> _Directions for this task_: Write out the text of all the items below, line for line and unchanged. Leave the pictures out.
= = =
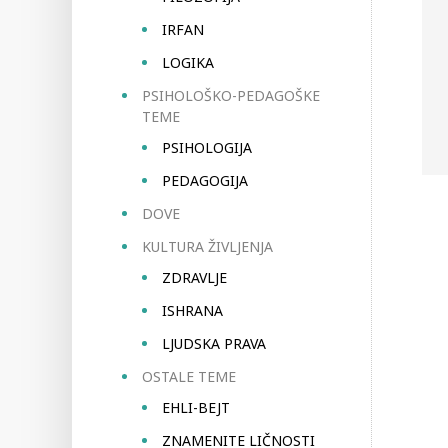
IRFAN
LOGIKA
PSIHOLOŠKO-PEDAGOŠKE
TEME
PSIHOLOGIJA
PEDAGOGIJA
DOVE
KULTURA ŽIVLJENJA
ZDRAVLJE
ISHRANA
LJUDSKA PRAVA
OSTALE TEME
EHLI-BEJT
ZNAMENITE LIČNOSTI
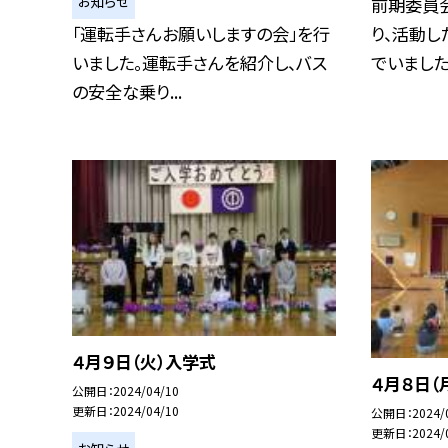
お知らせ
前期委員
「運転手さんお願いしますの会」を行
り、活動し
いました。運転手さんを紹介し、バス
でいました。
の安全な乗り...
４月９日（火）入学式
４月８日（
公開日
2024/04/10
更新日
2024/04/10
公開日
2024/
更新日
2024/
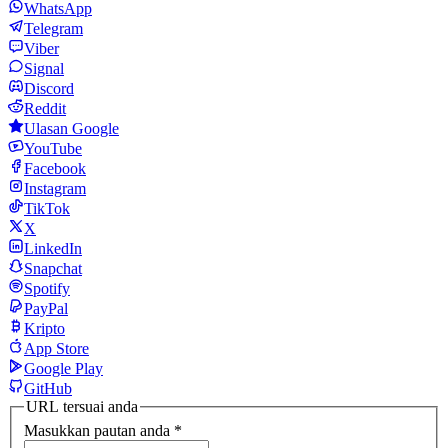
WhatsApp
Telegram
Viber
Signal
Discord
Reddit
Ulasan Google
YouTube
Facebook
Instagram
TikTok
X
LinkedIn
Snapchat
Spotify
PayPal
Kripto
App Store
Google Play
GitHub
URL tersuai anda
Masukkan pautan anda
*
= = =
> _Solution to this exercise_:
IRFAN
LOGIKA
PSIHOLOŠKO-PEDAGOŠKE
TEME
PSIHOLOGIJA
PEDAGOGIJA
DOVE
KULTURA ŽIVLJENJA
ZDRAVLJE
ISHRANA
LJUDSKA PRAVA
OSTALE TEME
EHLI-BEJT
ZNAMENITE LIČNOSTI
お知らせ
前期委員
「運転手さんお願いしますの会」を行
り、活動し
いました。運転手さんを紹介し、バス
でいました。
の安全な乗り...
４月９日（火）入学式
４月８日（
公開日
2024/04/10
更新日
2024/04/10
公開日
2024/
更新日
2024/
WhatsApp
Telegram
Viber
Signal
Discord
Reddit
Ulasan Google
YouTube
Facebook
Instagram
TikTok
X
LinkedIn
Snapchat
Spotify
PayPal
Kripto
App Store
Google Play
GitHub
URL tersuai anda
Masukkan pautan anda
*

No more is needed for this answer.